• _REQUIRED WORK_:
In the article on open data below, transcribe verbatim the part that opens with the words containing "10 July, 2019" and closes with "to over 400.000.".

• _PASSAGE TO READ_:
================

Open data: Are we there yet?

10 July, 2019 uoc-in3-open-data-all-3 uoc-in3-open-data-all-3

We are flooded with open data and bombarded with constant news of new open data initiatives by all kinds of local, regional and national organizations. As an example, see the open data portal of the city of Barcelona, the Catalan catalogue or the Spanish one. To give you an idea, the Spanish portal registers more than 20.000 open data resources while the European data portal, which aggregates all open data initiatives in Europe, links to over 400.000.

 

Still, what is the real impact at the citizen level of all these initiatives? In my personal opinion, rather limited. Technically speaking, all these initiatives can all be called “open data” as they do offer data that it’s freely accessible to anyone interested. But, as I like to say, my mother cannot actually use any of them. Data may be open but data has not been really opened to the citizens. My mother does not natively read JSON or CSV, cannot call APIs or open XML files, just to mention some of the data formats used to publish the data. She will be able to open the XLS ones but I doubt she’ll be able to comprehend the data that will pop up by just looking at the names of the columns. Even less, to join the data from one source with the data in another source to get the response she is looking for. 

 

Don’t get me wrong. Open data has been a major step forward for the public administrations and its economic impact is undeniable. Report on the Economic Benefits of Open Data presents compelling evidence of such impact across a number of dimensions (jobs, costs savings, efficiency gains,…).By the way, you can still participate in the survey to collect inputs for the next report!

uoc-in3-open-data-all-1
Image source: europeandataportal.eu

 

Nevertheless, I believe this represents just the tip of the iceberg. I believe we are far from exploiting the full potential of the open data movement. Right now, all interesting applications of open data are thanks to third-party teams that take some specific open data sets and build interesting individual applications from them. A great example of this kind of contributed applications is the large number of hackathons organized under different themes devoted to processing and digest open data sources in order to make something more useful (from the point of view a non-techie citizen) out of them. Feel free to take a look at the winners of the 3rd edition of the EU Datathon. It shouldn’t come as a surprise that they are all about making the data more accessible via, for instance, nice graphical visualizations and analytics. 

 

If we are not there yet, then what do we need to reach the full potential of open data?

================

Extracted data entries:

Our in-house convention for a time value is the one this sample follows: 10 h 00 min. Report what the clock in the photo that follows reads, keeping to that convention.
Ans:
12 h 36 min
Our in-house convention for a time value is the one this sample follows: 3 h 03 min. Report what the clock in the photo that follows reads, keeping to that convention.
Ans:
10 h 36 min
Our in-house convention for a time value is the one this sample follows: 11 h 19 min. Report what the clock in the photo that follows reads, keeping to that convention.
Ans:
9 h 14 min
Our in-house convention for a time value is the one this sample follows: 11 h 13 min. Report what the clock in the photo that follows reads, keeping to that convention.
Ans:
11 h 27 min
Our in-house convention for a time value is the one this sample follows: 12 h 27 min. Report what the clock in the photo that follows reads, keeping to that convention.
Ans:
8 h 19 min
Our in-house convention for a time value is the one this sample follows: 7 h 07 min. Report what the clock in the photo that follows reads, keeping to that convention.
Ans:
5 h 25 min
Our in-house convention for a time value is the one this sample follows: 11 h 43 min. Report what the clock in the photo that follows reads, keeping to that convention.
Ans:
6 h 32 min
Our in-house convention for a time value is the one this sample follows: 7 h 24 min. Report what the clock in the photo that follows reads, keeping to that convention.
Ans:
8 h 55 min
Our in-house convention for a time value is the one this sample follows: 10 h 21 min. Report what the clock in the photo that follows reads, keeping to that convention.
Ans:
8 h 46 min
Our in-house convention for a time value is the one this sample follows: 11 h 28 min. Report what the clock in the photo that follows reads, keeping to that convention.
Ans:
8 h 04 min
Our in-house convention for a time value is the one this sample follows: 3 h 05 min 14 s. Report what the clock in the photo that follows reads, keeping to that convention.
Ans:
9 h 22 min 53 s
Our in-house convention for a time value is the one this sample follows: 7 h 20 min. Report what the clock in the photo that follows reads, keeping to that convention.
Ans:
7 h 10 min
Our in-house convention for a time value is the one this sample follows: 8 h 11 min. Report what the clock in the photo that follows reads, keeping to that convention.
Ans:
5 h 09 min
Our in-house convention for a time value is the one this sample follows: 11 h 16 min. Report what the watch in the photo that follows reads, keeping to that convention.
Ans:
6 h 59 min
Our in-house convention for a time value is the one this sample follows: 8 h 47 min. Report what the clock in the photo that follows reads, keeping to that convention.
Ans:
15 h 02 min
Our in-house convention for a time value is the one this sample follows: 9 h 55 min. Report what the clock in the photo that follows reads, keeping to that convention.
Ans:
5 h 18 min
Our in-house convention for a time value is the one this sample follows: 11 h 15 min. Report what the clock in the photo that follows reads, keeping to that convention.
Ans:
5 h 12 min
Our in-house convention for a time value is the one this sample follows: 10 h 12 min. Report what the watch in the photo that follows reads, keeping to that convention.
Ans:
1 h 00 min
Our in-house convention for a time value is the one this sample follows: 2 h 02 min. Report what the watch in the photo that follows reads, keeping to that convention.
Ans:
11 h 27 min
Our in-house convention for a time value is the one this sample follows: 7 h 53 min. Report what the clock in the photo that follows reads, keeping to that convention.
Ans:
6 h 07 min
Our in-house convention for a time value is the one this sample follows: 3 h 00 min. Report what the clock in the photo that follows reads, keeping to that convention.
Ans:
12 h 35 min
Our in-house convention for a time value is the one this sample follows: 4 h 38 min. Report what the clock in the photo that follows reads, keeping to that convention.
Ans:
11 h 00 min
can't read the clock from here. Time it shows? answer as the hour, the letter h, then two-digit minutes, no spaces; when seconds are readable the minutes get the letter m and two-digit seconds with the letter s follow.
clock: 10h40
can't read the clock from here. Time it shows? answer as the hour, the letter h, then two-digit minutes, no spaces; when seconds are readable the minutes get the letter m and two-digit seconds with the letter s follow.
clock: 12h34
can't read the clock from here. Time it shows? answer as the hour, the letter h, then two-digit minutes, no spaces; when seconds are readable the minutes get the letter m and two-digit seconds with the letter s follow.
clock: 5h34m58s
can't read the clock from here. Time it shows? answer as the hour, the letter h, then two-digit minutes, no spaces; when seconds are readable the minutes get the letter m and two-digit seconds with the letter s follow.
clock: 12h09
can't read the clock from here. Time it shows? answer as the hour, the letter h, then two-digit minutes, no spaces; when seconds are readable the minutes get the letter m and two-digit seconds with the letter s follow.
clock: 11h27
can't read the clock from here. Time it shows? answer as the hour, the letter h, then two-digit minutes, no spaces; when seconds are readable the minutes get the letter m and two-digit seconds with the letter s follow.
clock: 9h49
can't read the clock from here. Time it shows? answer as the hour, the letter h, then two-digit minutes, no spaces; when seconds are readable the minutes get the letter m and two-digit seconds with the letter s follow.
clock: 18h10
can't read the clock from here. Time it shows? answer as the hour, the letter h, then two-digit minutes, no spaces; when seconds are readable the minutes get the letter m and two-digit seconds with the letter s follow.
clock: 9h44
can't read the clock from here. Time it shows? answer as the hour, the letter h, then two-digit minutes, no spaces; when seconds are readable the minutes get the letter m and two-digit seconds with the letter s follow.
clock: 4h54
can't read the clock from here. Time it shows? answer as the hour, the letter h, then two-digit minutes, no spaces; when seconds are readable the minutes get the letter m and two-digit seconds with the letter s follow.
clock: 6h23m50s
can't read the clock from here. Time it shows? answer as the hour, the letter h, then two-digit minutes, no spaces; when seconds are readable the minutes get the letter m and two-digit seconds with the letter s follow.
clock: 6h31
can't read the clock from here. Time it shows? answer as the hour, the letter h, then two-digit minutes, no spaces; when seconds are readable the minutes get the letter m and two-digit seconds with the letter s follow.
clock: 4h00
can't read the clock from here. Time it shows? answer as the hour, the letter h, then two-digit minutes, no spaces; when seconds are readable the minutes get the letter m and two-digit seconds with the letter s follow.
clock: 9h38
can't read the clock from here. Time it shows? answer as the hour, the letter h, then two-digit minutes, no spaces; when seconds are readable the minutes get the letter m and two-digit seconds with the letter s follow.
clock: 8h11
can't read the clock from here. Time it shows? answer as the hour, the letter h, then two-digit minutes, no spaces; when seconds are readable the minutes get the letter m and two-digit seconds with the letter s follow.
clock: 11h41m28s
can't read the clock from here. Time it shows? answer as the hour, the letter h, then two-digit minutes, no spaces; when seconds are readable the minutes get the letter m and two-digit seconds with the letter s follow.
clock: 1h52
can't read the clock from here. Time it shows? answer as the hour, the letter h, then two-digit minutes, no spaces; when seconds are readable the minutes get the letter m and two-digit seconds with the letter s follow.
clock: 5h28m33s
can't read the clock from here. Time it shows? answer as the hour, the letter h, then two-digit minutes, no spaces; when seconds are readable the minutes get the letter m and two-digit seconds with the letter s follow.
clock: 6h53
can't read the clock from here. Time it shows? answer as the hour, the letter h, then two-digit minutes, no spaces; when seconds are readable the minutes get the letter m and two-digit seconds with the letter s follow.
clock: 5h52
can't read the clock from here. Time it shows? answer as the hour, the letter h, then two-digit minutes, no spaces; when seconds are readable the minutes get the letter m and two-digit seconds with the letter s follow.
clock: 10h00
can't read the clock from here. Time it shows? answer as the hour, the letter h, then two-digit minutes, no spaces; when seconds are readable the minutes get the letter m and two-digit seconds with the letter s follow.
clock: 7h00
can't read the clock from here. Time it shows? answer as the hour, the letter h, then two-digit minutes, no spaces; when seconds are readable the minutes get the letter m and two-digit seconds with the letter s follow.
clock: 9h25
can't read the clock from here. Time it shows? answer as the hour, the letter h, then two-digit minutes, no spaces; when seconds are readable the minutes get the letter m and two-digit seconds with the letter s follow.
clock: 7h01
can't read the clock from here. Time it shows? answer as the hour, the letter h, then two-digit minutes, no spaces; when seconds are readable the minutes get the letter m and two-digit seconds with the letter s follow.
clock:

================

• _OUTPUT OF THE TASK_:
10 July, 2019 uoc-in3-open-data-all-3 uoc-in3-open-data-all-3

We are flooded with open data and bombarded with constant news of new open data initiatives by all kinds of local, regional and national organizations. As an example, see the open data portal of the city of Barcelona, the Catalan catalogue or the Spanish one. To give you an idea, the Spanish portal registers more than 20.000 open data resources while the European data portal, which aggregates all open data initiatives in Europe, links to over 400.000.